Reverse Dollar Cost
Averaging
You MUST Understand The Dangers Of Reverse Dollar Cost
Averaging!
Reverse Dollar Cost
Averaging
Studies have shown that the greatest fear for people in
their retirement years is the fear of out living their retirement savings.
This makes it imperative to
understand the dangers of reverse dollar cost
averaging.
There is a very common investment
strategy promoted by many well meaning risk based financial sales people called
Dollar Cost Averaging.
The concept encourages the investor to
invest the same dollar amount each month regardless of whether prices are high
or low. When prices are high, the investor buys fewer shares. When prices are
low, the investor buys more shares. If the stock market grows over time, and if
the investor retires at a market high, the average share price might be lower
than if the investor tried to time the market and invest 100% of their money all
at once. Of course, this
strategy is not a guarantee of positive results, even though virtually every
piece of sales literature shows this strategy to be effective.

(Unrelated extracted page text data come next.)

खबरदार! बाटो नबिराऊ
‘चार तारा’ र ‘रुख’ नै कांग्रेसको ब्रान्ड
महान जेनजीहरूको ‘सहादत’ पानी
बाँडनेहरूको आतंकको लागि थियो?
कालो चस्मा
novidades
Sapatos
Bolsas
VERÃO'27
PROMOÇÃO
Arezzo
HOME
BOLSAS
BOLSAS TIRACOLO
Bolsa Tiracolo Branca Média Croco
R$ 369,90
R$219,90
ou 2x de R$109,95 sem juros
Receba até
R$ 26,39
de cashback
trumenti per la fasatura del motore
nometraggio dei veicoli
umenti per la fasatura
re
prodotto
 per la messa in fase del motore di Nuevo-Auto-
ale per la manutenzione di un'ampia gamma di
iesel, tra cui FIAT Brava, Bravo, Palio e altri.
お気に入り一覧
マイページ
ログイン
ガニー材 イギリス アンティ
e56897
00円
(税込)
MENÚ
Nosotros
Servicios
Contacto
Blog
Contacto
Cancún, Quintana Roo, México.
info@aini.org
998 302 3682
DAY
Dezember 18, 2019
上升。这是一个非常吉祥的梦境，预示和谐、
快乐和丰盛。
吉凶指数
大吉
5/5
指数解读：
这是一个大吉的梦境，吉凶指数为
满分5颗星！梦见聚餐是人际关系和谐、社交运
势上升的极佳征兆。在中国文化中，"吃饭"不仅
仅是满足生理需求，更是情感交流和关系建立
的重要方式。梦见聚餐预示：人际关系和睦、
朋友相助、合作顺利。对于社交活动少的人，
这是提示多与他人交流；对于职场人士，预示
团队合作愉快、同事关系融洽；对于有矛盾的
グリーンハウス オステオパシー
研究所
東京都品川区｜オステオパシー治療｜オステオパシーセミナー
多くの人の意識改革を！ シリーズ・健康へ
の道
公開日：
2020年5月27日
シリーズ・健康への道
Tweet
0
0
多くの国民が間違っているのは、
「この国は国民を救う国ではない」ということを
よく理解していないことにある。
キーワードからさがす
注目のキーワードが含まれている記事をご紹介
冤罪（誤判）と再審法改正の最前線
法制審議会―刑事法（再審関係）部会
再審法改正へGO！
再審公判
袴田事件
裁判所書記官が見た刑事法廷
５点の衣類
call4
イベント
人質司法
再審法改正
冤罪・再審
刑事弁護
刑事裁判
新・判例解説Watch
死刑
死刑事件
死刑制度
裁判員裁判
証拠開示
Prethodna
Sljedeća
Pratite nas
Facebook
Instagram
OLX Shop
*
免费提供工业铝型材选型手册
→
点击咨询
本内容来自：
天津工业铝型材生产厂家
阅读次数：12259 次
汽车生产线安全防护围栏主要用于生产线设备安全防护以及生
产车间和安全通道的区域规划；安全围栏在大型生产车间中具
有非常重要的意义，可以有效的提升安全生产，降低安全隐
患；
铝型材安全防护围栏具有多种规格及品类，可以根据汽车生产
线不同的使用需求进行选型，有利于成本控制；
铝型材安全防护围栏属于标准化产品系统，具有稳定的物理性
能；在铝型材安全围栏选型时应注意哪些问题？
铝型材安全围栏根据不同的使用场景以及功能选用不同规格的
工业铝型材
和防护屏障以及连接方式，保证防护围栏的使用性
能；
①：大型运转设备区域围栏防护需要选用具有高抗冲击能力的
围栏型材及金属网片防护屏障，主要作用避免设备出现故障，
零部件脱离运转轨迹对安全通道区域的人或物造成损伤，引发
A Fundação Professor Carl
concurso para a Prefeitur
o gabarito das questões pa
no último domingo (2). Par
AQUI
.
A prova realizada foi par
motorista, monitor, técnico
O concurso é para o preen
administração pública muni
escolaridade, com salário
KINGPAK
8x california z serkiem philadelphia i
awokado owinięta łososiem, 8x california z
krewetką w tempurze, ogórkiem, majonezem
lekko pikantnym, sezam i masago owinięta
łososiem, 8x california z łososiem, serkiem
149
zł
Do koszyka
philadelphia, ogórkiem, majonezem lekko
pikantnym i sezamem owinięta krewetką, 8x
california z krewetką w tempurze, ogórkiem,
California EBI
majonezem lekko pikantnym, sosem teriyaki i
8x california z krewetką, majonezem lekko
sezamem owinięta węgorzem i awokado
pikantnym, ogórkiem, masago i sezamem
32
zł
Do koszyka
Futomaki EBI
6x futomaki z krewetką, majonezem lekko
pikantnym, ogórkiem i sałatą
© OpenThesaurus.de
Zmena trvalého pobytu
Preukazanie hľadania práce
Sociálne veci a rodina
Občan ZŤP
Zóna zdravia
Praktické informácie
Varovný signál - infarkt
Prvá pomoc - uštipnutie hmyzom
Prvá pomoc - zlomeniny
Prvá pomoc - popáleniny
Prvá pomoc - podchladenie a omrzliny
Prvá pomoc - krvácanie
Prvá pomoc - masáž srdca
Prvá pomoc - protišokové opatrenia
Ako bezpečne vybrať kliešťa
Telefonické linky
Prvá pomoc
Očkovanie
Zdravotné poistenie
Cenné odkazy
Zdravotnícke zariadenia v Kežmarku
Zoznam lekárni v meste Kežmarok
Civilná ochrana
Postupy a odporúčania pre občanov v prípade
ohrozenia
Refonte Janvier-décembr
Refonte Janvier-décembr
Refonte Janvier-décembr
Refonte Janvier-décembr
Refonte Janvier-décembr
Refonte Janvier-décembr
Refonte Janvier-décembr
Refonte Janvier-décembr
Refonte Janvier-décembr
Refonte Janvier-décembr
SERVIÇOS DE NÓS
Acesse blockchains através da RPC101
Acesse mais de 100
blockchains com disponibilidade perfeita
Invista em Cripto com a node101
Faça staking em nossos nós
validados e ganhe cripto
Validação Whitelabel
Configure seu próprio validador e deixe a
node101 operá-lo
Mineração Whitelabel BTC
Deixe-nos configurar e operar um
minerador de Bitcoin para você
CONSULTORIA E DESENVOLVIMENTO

What's truly tragic is that the dangers of the other side of
this coin are rarely if ever discussed by risk based financial sales people who
promote Dollar Cost Averaging.
When an investor sells the same dollar amount of their
retirement account each month regardless of whether prices are high or low to
produce consistant retirement income, they are selling fewer shares when prices
are high and more shares when prices are low.
Reverse Dollar Cost Averaging actually increases the risk of
outliving your retirement savings. This risk is amplified during a bear market
when prices are low for longer periods of time. If your retirement income is
exposed to unnecessary risk, the results can be
irreparable.
Fortunately, there are strategies and financial products
designed to completely eliminate the risk of outliving your retirement savings.
These strategies and products can guarantee income for life.